Loan Originator Perspective

"Bonds lost some ground today, while still remaining near 6 month highs.  My rate sheets only worsened slightly.  The benchmark 10 year Treasury yield remained below 2%, but showed no desire to drop further.  There was more tepid economic data, both domestic and foreign, which is bond friendly.  I did take the opportunity to lock several more loans, while still carefully floating those far from closing.  If you are floating, have a defined game plan with your originator if rates rise.  This is NFP week, and as Friday nears, lenders' pricing can become more conservative." -Ted Rood, Senior Originator


Today's Best-Execution Rates

  • 30YR FIXED - 3.75
  • FHA/VA - 3.5%
  • 15 YEAR FIXED - 3.125
  • 5 YEAR ARMS -  2.75 - 3.25% depending on the lender


Ongoing Lock/Float Considerations

  • The Fed finally hiked on December 16th.  The baseline implication would be steady pressure toward higher interest rates, but there's been "a catch" so far in 2016
  • Global financial markets came into the new year in distress.  Major stock indices are plummeted around the world, and investors sought shelter in the bond market.  When investor demand for bonds increases, rates fall.

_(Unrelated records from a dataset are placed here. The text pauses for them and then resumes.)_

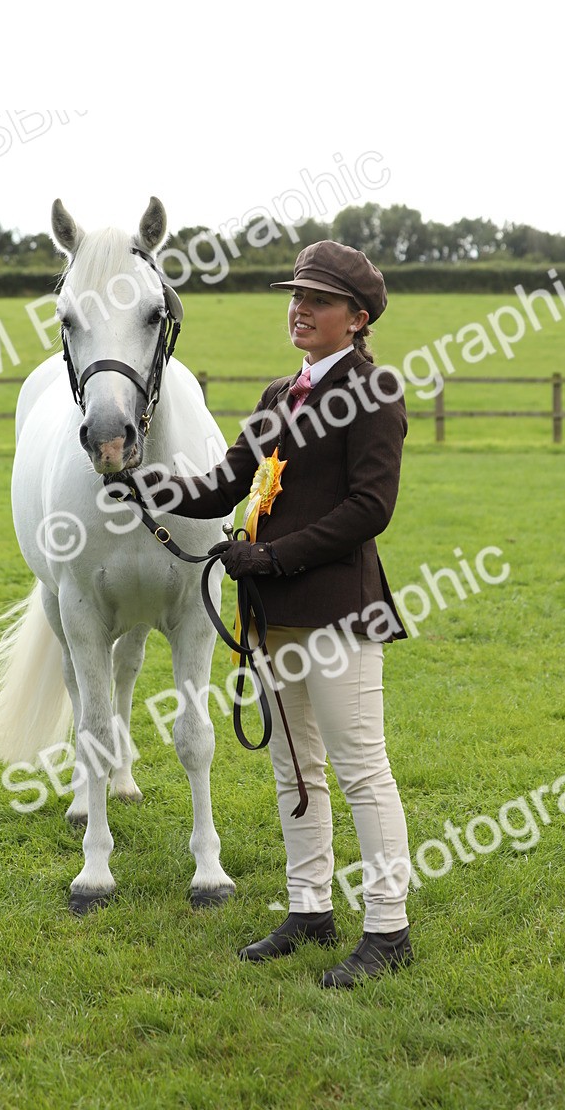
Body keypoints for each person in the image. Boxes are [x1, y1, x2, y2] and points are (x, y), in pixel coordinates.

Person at [136, 240, 413, 989]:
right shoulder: (275, 396)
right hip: (272, 613)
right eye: (296, 296)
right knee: (295, 767)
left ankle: (389, 928)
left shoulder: (376, 390)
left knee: (361, 771)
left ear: (356, 319)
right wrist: (149, 483)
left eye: (318, 300)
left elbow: (370, 508)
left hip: (337, 613)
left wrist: (275, 557)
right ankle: (309, 909)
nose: (300, 308)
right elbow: (229, 482)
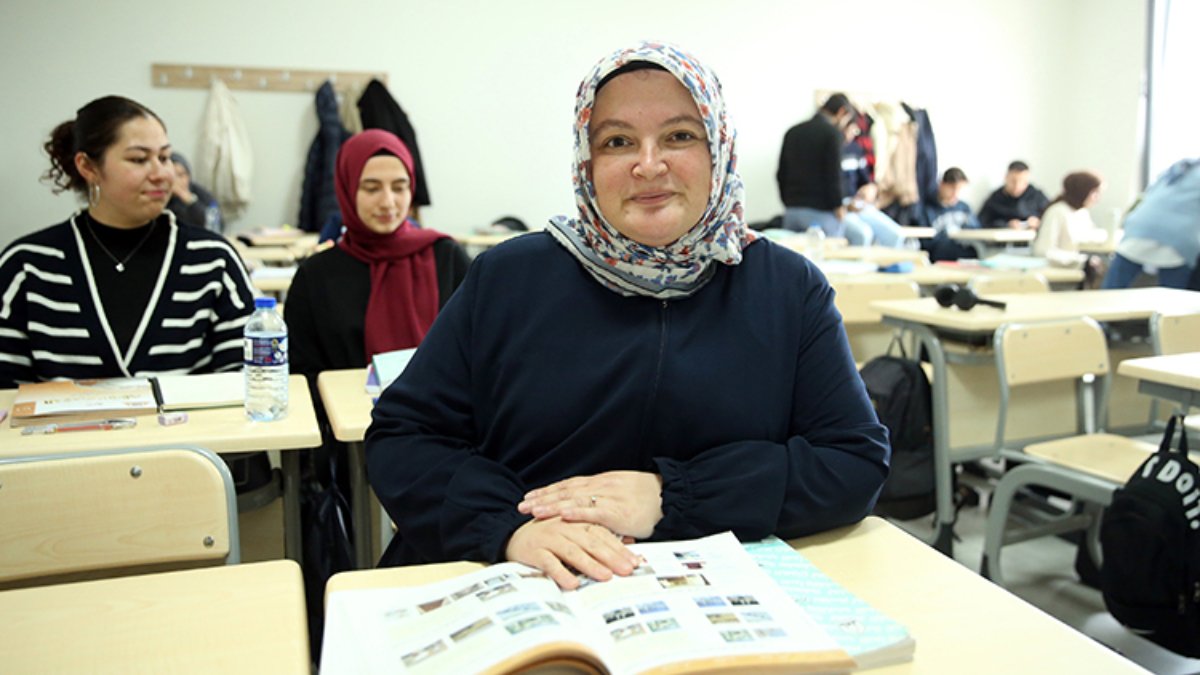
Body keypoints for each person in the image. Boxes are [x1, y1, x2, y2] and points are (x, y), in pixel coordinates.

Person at [365, 43, 890, 589]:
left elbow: (853, 460)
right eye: (617, 142)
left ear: (719, 148)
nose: (649, 165)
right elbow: (404, 437)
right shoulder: (508, 277)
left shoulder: (788, 289)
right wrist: (508, 528)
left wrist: (674, 495)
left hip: (709, 597)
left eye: (679, 136)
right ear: (587, 163)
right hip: (518, 581)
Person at [0, 95, 256, 389]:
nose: (161, 174)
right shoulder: (27, 266)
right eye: (139, 160)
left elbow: (247, 378)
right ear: (88, 167)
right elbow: (5, 394)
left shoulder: (212, 258)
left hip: (189, 422)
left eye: (165, 157)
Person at [285, 128, 470, 382]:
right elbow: (301, 375)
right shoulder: (316, 275)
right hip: (345, 407)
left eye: (399, 187)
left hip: (442, 405)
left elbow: (481, 347)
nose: (388, 202)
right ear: (347, 189)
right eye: (372, 189)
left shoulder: (446, 258)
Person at [1102, 158, 1200, 290]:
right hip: (1179, 237)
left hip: (1139, 227)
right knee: (1174, 296)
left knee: (1112, 289)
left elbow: (1149, 194)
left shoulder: (1182, 167)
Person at [777, 93, 858, 240]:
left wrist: (789, 202)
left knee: (792, 253)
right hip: (822, 214)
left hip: (792, 211)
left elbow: (781, 174)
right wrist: (838, 205)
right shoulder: (833, 135)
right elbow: (833, 175)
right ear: (841, 112)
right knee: (828, 254)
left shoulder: (792, 132)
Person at [1032, 171, 1108, 276]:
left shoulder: (1081, 212)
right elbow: (1044, 252)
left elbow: (1089, 236)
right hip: (1059, 272)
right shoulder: (1057, 212)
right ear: (1082, 191)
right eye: (1095, 193)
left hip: (1075, 267)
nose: (1097, 199)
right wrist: (1081, 260)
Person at [917, 167, 980, 262]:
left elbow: (976, 232)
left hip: (965, 252)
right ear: (942, 184)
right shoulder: (927, 209)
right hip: (938, 255)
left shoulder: (964, 208)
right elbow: (925, 241)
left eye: (959, 189)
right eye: (952, 188)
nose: (955, 193)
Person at [977, 161, 1050, 230]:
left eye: (1022, 181)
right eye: (1013, 181)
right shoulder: (995, 198)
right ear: (1006, 178)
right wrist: (1006, 225)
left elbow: (1050, 217)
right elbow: (982, 222)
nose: (1017, 186)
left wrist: (1039, 222)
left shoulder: (1037, 196)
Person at [165, 151, 223, 232]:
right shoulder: (159, 196)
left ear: (188, 176)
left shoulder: (201, 194)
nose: (177, 181)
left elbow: (214, 224)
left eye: (181, 175)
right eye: (172, 176)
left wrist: (190, 200)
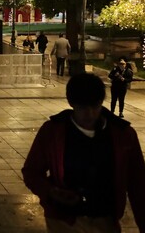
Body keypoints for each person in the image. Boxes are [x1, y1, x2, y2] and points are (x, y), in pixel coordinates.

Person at [22, 73, 145, 233]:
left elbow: (138, 184)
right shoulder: (53, 131)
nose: (89, 114)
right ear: (71, 103)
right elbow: (31, 171)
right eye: (82, 108)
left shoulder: (123, 134)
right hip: (64, 220)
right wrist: (51, 192)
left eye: (94, 106)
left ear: (101, 102)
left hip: (105, 219)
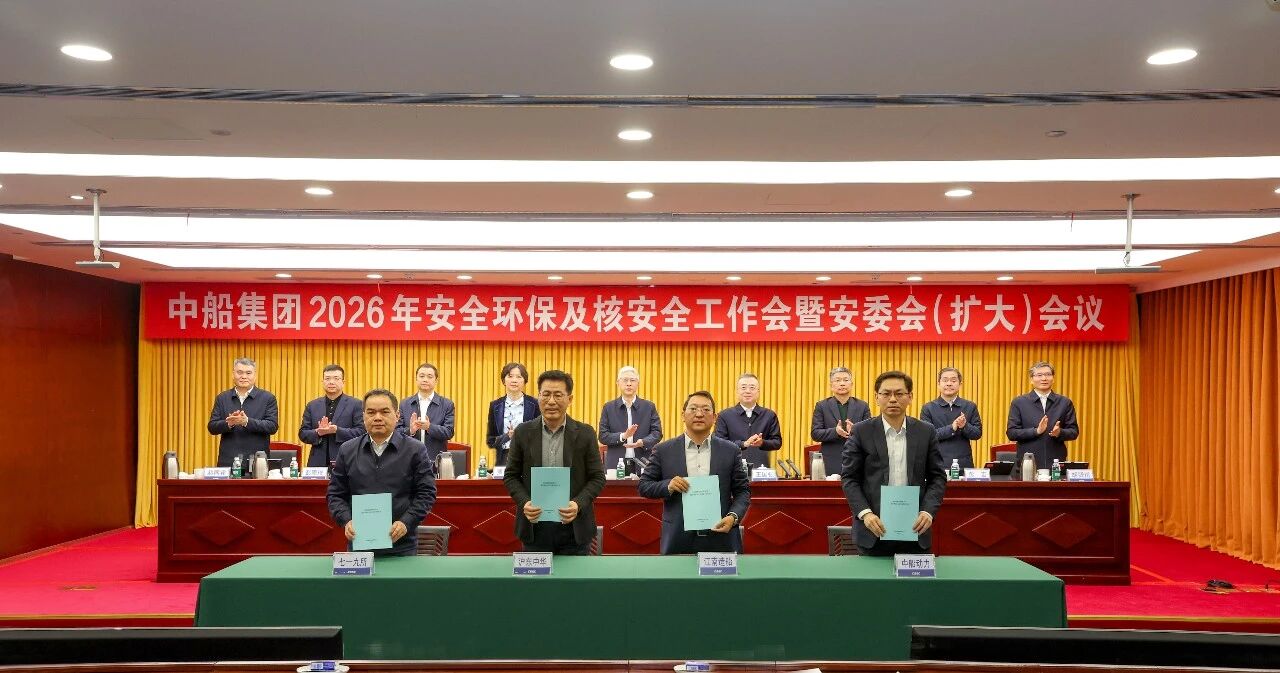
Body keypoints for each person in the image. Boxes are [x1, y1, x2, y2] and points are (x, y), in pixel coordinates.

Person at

  • So we're left with much lower mortgage rates despite the Fed having just begun its hiking cycle.  This paradoxical trend can continue as long as global market turmoil fuels a demand for safer haven investments.  A big bounce in oil/stock prices could mean trouble for rates--at least temporarily.

  • As always, please keep in mind that the rates discussed generally refer to what we've termed 'best-execution' (that is, the most frequently quoted, conforming, conventional 30yr fixed rate for top tier borrowers, based not only on the outright price, but also 'bang-for-the-buck.'  Generally speaking, our best-execution rate tends to connote no origination or discount points--though this can vary--and tends to predict Freddie Mac's weekly survey with high accuracy.  It's safe to assume that our best-ex rate is the more timely and accurate of the two due to Freddie's once-a-week polling method).